[Collected data]
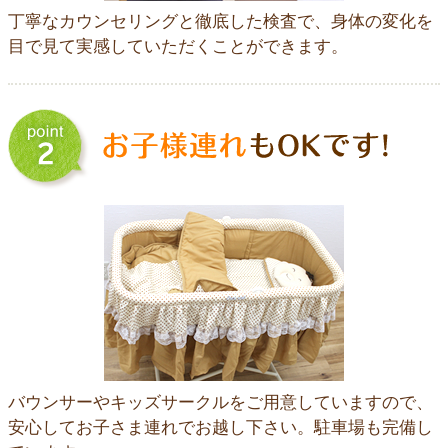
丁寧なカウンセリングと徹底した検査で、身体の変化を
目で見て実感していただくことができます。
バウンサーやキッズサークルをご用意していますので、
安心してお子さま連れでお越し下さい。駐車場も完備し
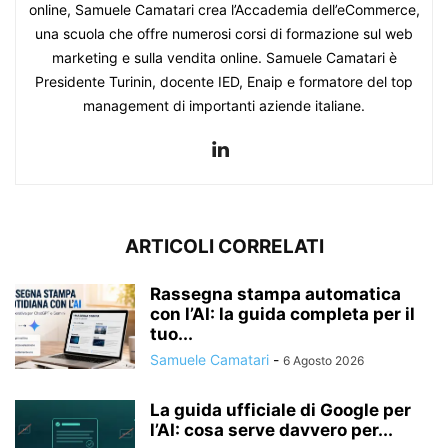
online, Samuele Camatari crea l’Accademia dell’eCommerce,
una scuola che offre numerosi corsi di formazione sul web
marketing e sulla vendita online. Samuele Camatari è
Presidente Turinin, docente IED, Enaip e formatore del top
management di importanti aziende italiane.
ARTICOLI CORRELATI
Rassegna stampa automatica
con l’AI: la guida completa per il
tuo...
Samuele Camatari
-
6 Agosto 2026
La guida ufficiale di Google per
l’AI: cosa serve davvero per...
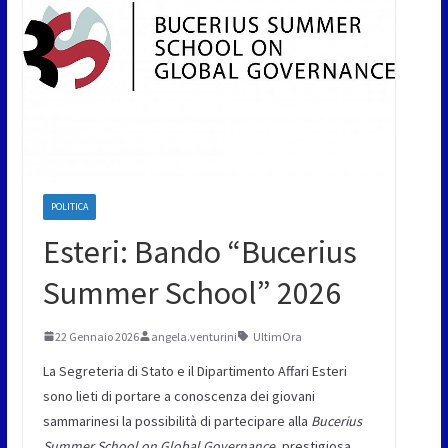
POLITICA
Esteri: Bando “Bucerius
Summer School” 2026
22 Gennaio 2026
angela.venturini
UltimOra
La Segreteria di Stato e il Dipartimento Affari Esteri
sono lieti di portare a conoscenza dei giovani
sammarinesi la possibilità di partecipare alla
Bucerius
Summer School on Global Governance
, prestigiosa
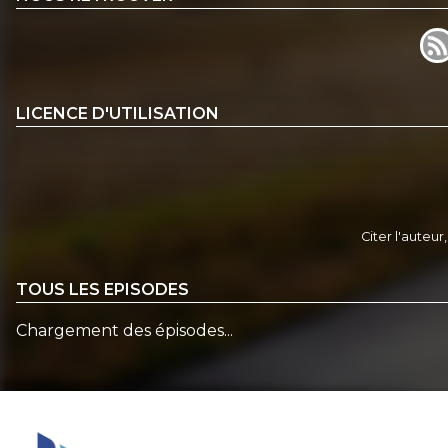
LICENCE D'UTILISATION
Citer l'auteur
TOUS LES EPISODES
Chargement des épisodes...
==
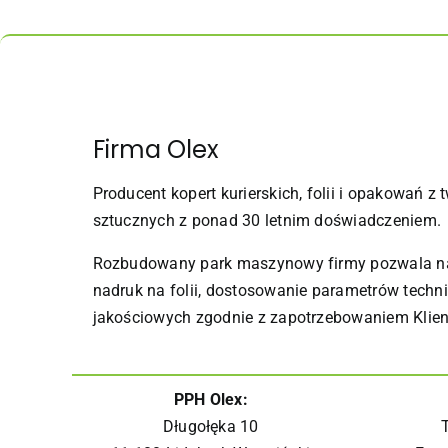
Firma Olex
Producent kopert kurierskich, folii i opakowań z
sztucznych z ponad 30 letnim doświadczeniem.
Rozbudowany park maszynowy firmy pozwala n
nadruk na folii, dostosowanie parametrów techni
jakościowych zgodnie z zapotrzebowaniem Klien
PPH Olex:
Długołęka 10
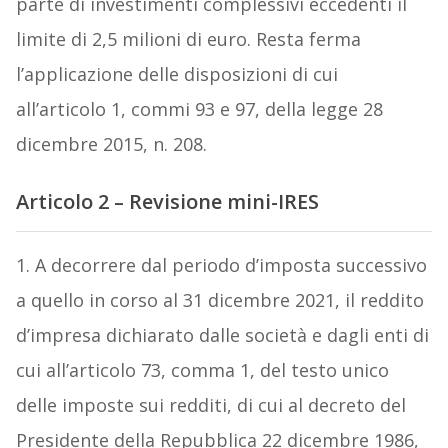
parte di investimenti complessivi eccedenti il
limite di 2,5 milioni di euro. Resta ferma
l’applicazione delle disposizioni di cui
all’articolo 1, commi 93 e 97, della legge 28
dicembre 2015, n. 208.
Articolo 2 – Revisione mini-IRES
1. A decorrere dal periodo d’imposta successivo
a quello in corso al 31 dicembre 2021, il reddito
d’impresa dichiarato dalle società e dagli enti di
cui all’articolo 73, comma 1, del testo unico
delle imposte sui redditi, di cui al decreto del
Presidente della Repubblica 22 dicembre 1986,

[Work required] Arrange the lines in the items above as a numbered list, from the line with "parte di investimenti" to the line with "Presidente della Repubblica", and omit any blank lines.

[Result for this task]
1. parte di investimenti complessivi eccedenti il
2. limite di 2,5 milioni di euro. Resta ferma
3. l’applicazione delle disposizioni di cui
4. all’articolo 1, commi 93 e 97, della legge 28
5. dicembre 2015, n. 208.
6. Articolo 2 – Revisione mini-IRES
7. 1. A decorrere dal periodo d’imposta successivo
8. a quello in corso al 31 dicembre 2021, il reddito
9. d’impresa dichiarato dalle società e dagli enti di
10. cui all’articolo 73, comma 1, del testo unico
11. delle imposte sui redditi, di cui al decreto del
12. Presidente della Repubblica 22 dicembre 1986,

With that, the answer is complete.